## Exercise
For the entries that follow, say how many lines hold the string "מהנשים", with nothing else in the reply.
● ● ● ● ●
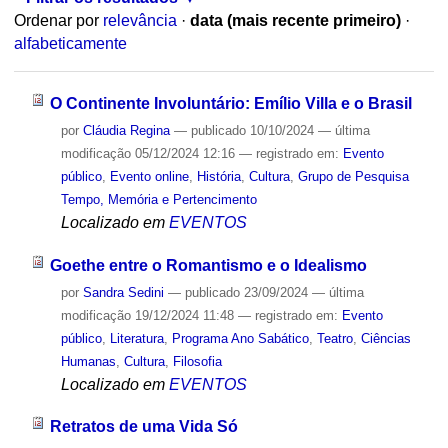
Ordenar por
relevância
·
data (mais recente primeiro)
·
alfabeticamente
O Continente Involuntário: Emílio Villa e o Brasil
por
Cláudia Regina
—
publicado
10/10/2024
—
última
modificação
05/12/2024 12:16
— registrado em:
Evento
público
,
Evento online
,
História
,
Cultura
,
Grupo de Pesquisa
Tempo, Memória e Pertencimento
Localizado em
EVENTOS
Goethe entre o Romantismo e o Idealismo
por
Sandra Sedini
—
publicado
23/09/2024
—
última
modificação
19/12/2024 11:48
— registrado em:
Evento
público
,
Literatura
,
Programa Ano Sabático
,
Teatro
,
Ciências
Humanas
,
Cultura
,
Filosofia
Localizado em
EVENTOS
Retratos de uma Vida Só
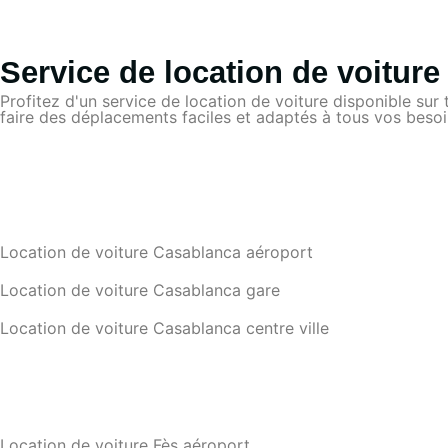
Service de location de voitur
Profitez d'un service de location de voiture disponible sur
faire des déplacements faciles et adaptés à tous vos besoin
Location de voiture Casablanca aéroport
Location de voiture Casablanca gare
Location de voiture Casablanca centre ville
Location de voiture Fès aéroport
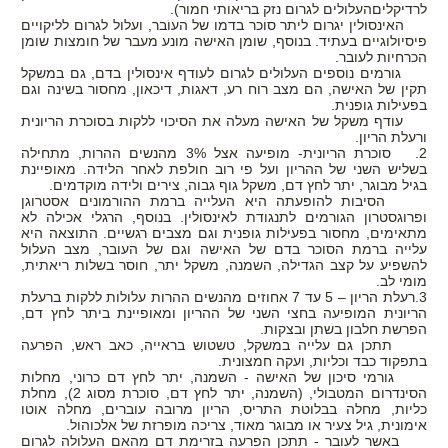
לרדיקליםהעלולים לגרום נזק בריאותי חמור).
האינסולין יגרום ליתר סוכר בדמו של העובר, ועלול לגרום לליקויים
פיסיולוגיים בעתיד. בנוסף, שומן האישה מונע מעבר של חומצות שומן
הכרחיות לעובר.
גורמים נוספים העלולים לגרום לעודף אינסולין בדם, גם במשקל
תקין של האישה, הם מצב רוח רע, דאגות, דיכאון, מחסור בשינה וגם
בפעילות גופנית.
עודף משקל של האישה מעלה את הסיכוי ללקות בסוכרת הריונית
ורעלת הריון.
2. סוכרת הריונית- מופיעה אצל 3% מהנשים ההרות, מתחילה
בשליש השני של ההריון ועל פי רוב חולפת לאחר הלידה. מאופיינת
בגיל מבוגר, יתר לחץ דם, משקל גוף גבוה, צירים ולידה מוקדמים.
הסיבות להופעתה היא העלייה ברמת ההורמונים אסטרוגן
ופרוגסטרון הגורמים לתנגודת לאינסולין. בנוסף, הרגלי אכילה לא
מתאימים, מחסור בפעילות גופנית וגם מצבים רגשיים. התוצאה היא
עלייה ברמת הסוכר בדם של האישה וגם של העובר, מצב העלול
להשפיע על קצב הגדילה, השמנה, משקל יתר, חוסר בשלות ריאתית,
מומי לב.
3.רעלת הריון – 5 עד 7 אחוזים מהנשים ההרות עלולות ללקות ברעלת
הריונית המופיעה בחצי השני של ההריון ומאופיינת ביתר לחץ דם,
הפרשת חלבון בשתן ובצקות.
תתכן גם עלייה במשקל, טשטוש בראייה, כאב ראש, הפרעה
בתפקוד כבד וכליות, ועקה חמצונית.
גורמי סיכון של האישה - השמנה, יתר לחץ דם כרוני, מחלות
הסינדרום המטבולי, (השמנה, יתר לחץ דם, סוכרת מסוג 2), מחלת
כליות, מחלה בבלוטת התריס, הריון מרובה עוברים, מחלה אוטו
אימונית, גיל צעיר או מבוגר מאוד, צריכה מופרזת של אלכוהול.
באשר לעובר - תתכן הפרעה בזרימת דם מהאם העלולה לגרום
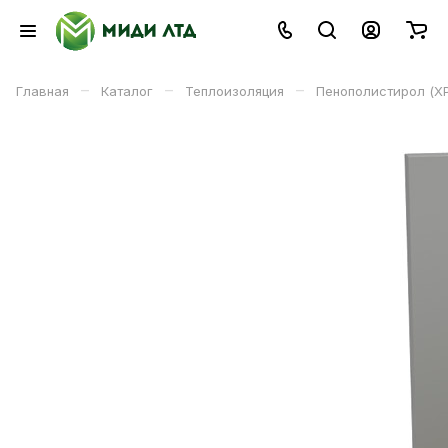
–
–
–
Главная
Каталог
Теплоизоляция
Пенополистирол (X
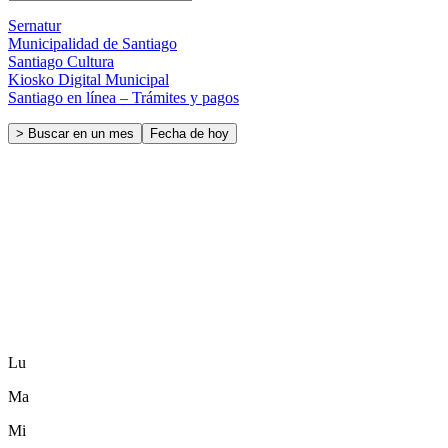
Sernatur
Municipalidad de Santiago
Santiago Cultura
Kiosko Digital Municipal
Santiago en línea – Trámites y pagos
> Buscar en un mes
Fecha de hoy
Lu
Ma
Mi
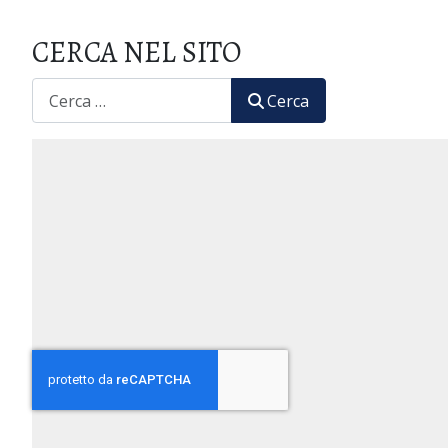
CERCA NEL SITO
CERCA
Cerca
● ● ● ● ●
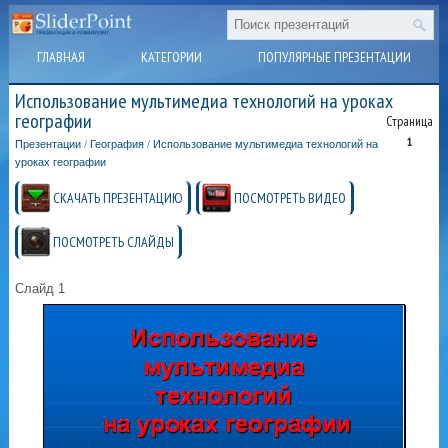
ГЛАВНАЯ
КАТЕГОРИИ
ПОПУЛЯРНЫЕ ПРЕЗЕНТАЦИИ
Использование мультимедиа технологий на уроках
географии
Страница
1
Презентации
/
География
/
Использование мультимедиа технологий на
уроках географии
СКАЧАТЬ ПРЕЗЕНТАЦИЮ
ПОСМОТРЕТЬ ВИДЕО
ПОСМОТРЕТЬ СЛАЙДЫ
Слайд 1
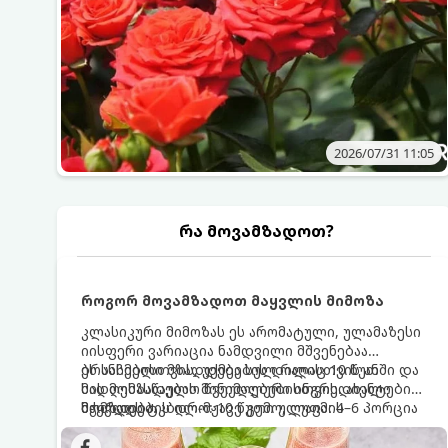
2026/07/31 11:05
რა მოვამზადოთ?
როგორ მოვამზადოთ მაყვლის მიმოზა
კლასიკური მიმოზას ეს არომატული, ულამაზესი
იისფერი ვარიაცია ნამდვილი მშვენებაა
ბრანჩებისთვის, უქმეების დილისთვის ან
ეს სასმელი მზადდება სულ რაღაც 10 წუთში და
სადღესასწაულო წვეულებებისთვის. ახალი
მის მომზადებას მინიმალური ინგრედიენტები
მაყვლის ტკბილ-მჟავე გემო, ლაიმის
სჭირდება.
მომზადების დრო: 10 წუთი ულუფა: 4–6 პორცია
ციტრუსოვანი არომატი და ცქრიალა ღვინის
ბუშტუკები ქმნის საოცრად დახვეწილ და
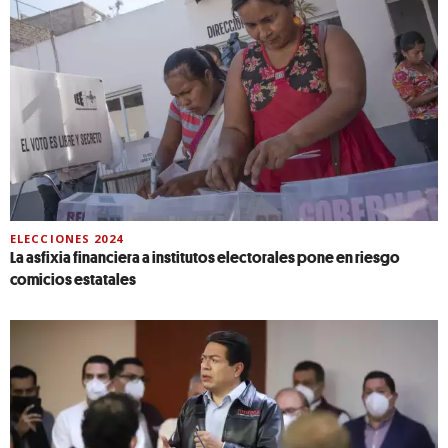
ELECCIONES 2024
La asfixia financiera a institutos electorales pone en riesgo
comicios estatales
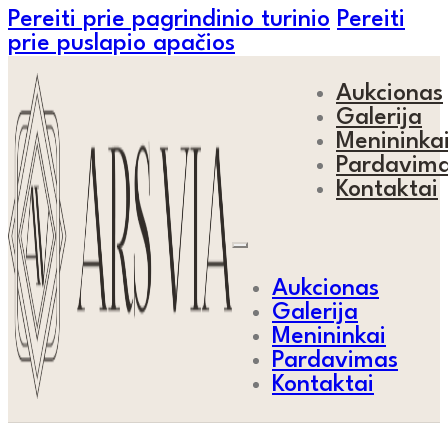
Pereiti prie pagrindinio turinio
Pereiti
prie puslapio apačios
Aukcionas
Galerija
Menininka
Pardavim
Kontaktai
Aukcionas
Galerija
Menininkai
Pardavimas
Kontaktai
● ● ● ● ●
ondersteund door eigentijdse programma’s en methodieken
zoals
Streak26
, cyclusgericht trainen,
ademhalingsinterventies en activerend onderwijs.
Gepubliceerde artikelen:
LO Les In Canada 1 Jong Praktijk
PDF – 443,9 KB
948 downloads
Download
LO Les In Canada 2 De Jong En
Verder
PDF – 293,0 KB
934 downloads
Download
● ● ● ● ●
## Result of this task
2